Collection entries:
══════

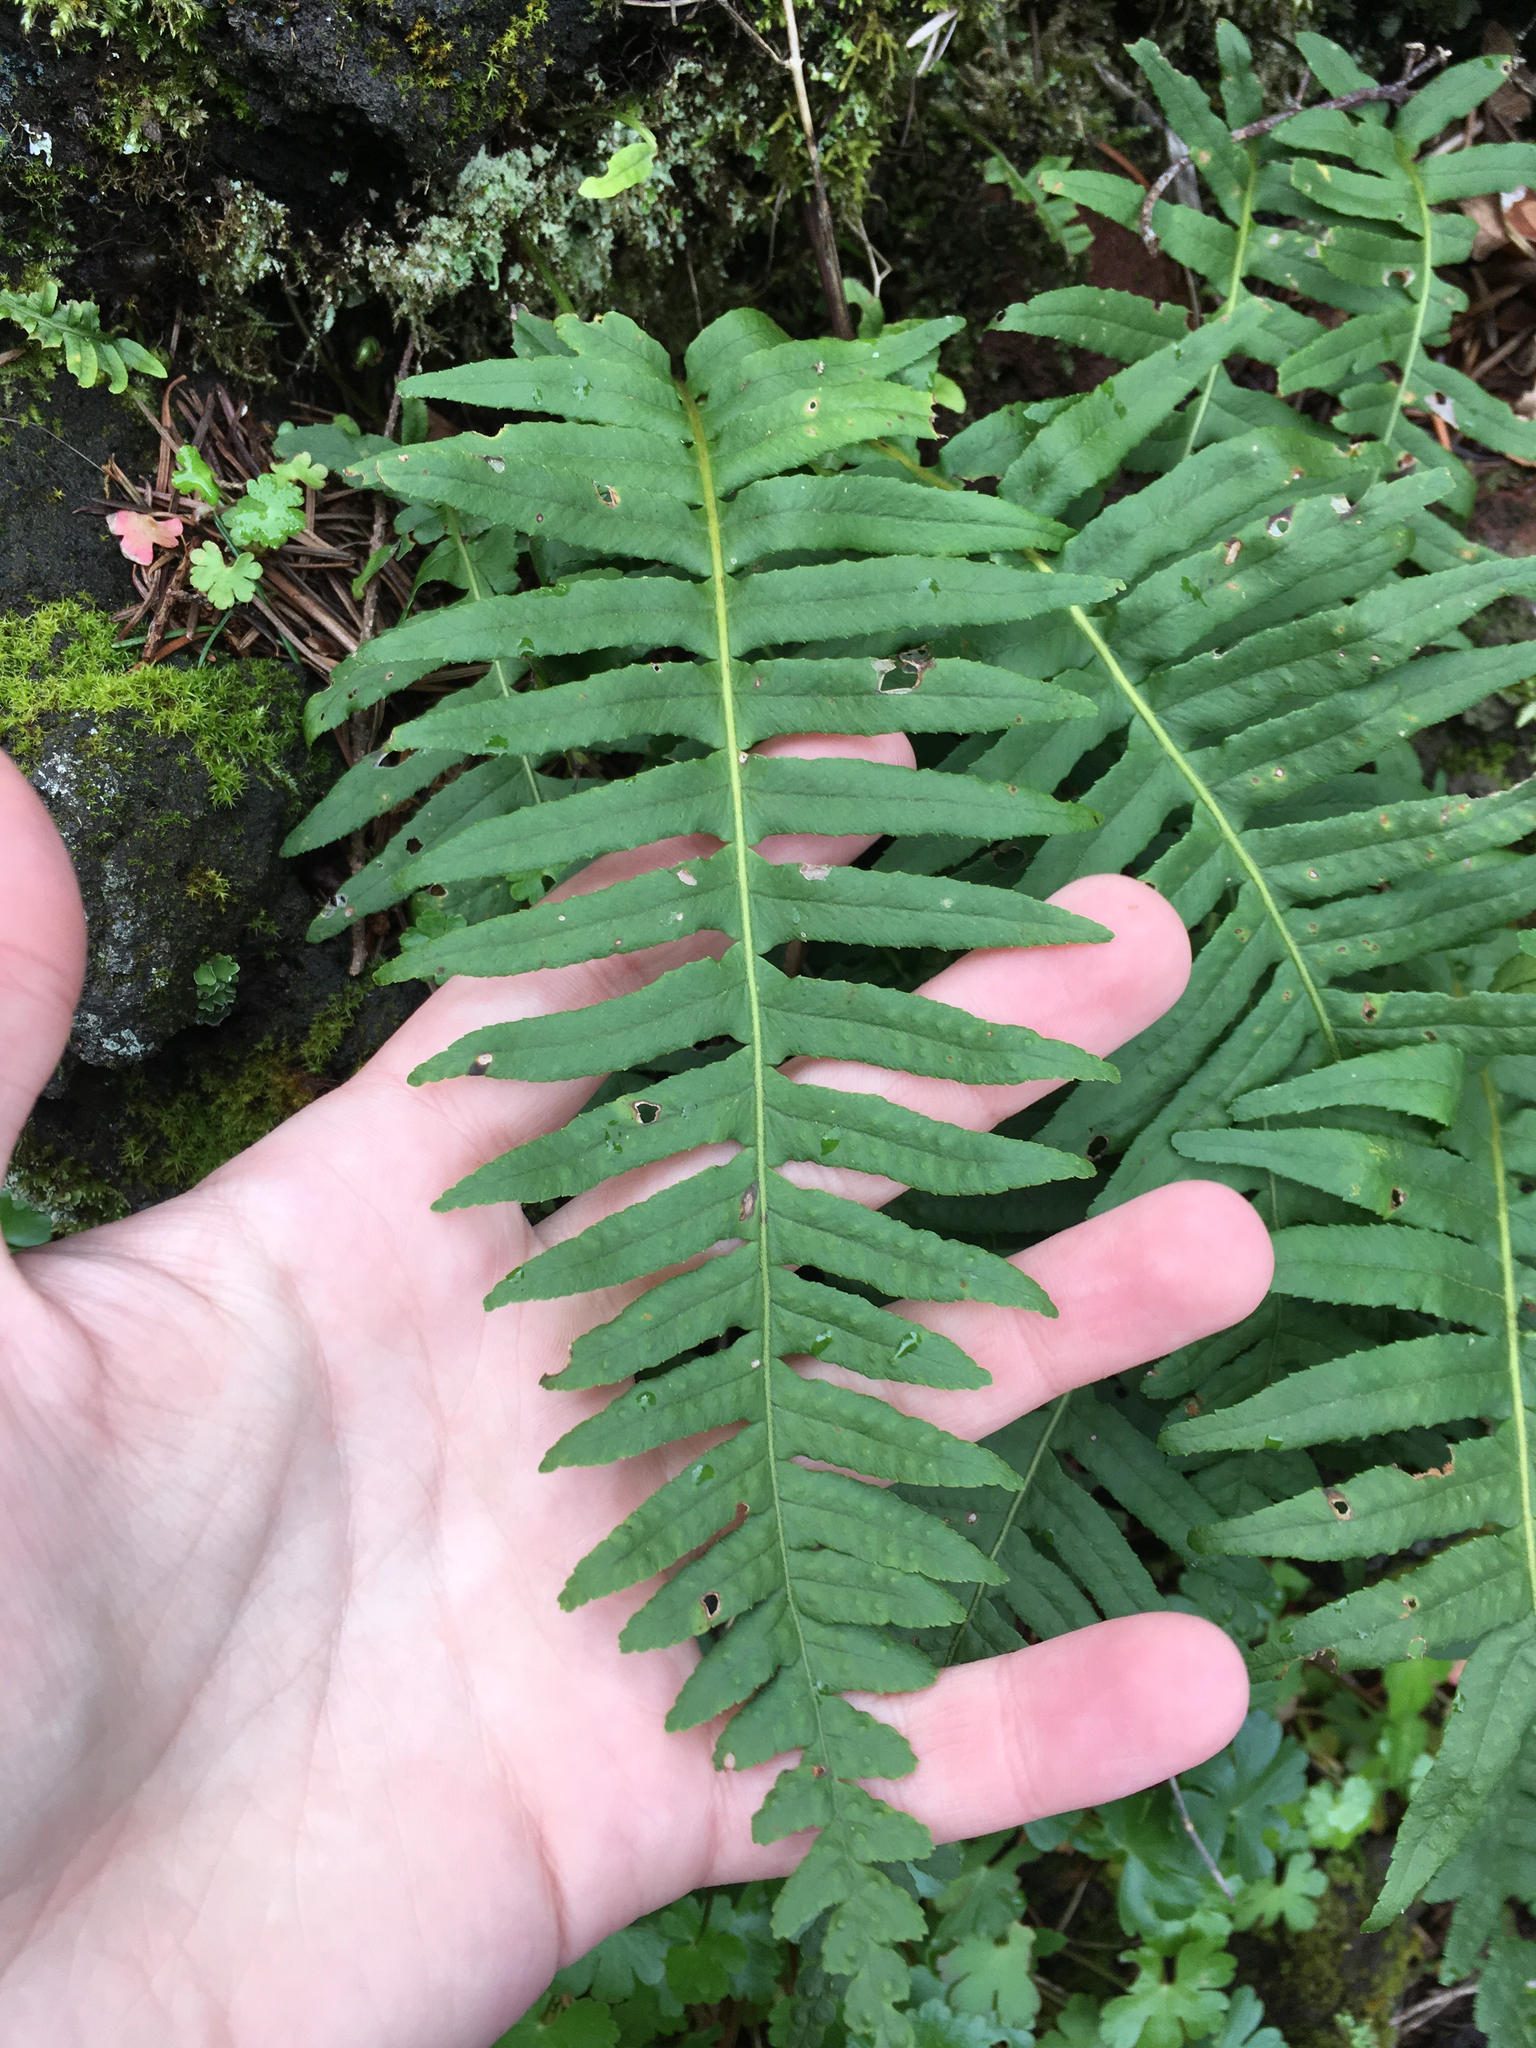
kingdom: Plantae
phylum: Tracheophyta
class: Polypodiopsida
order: Polypodiales
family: Polypodiaceae
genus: Polypodium
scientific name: Polypodium glycyrrhiza
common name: Licorice fern
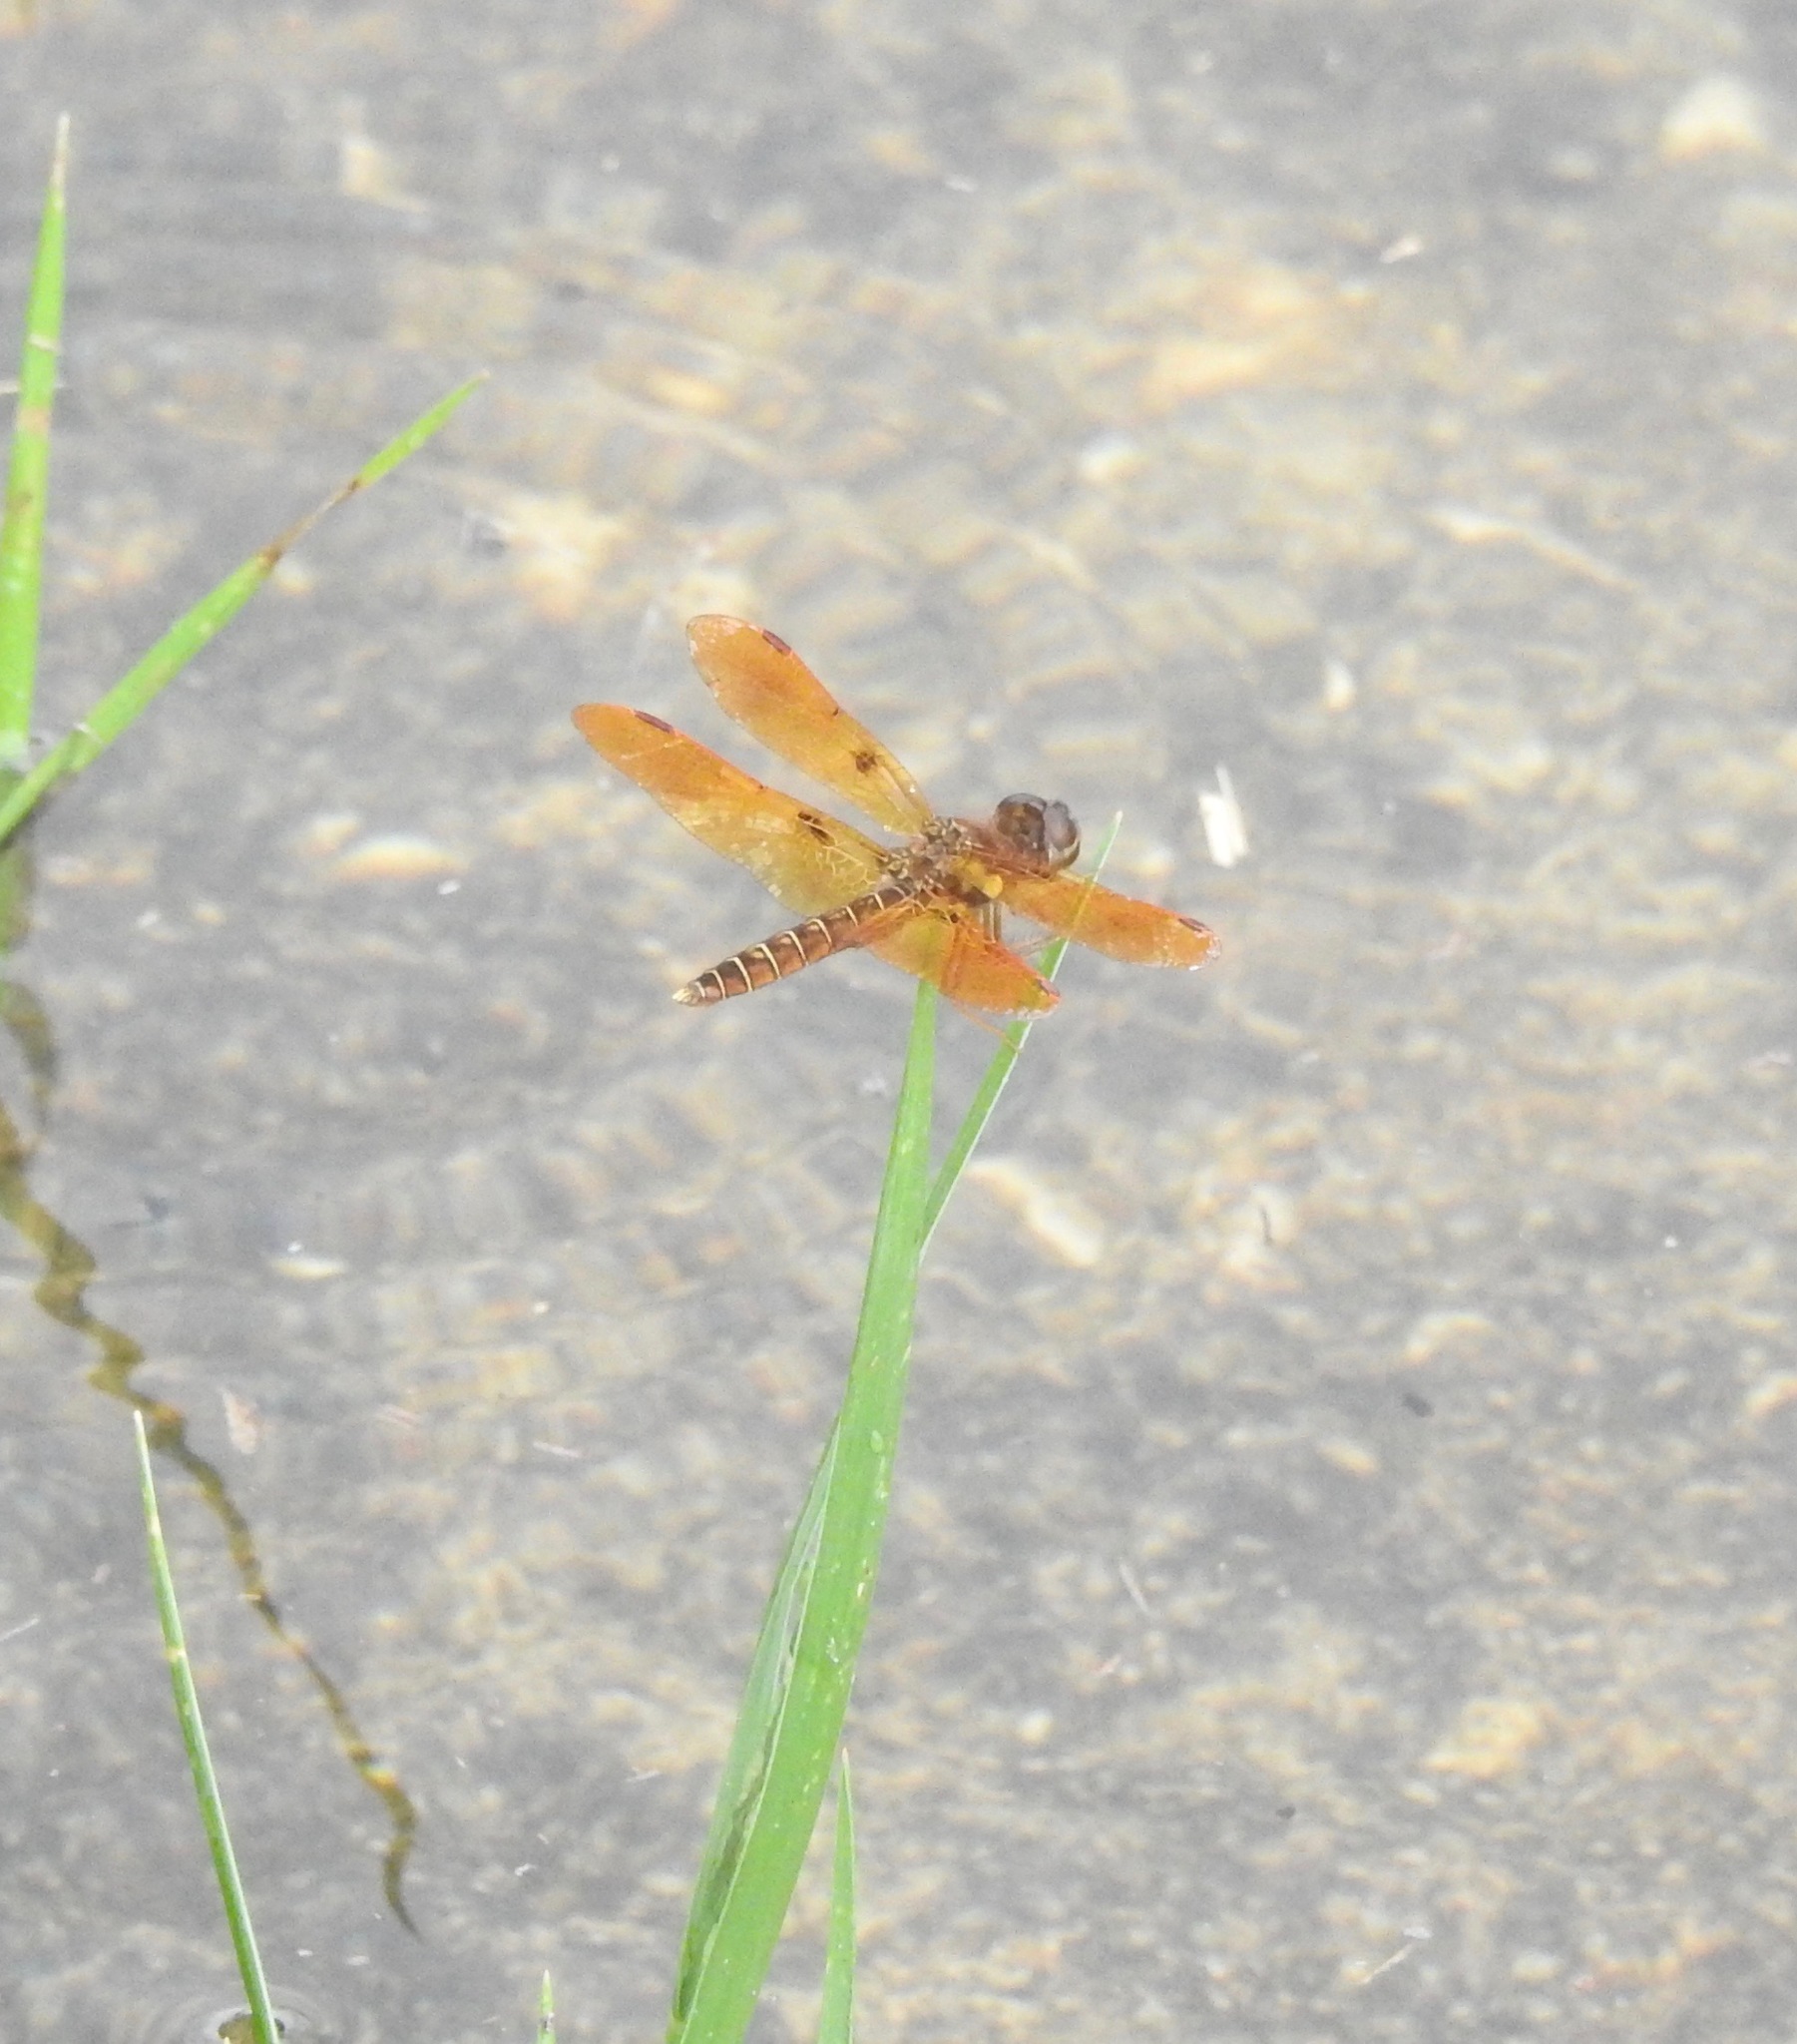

══════

▶ **Given request**
In the lines of every record, switch "common name" to "vernacular name" and keep everything else as it is. Leave the pictures out of your answer.

▶ **The result**
kingdom: Plantae
phylum: Tracheophyta
class: Polypodiopsida
order: Polypodiales
family: Polypodiaceae
genus: Polypodium
scientific name: Polypodium glycyrrhiza
vernacular name: Licorice fern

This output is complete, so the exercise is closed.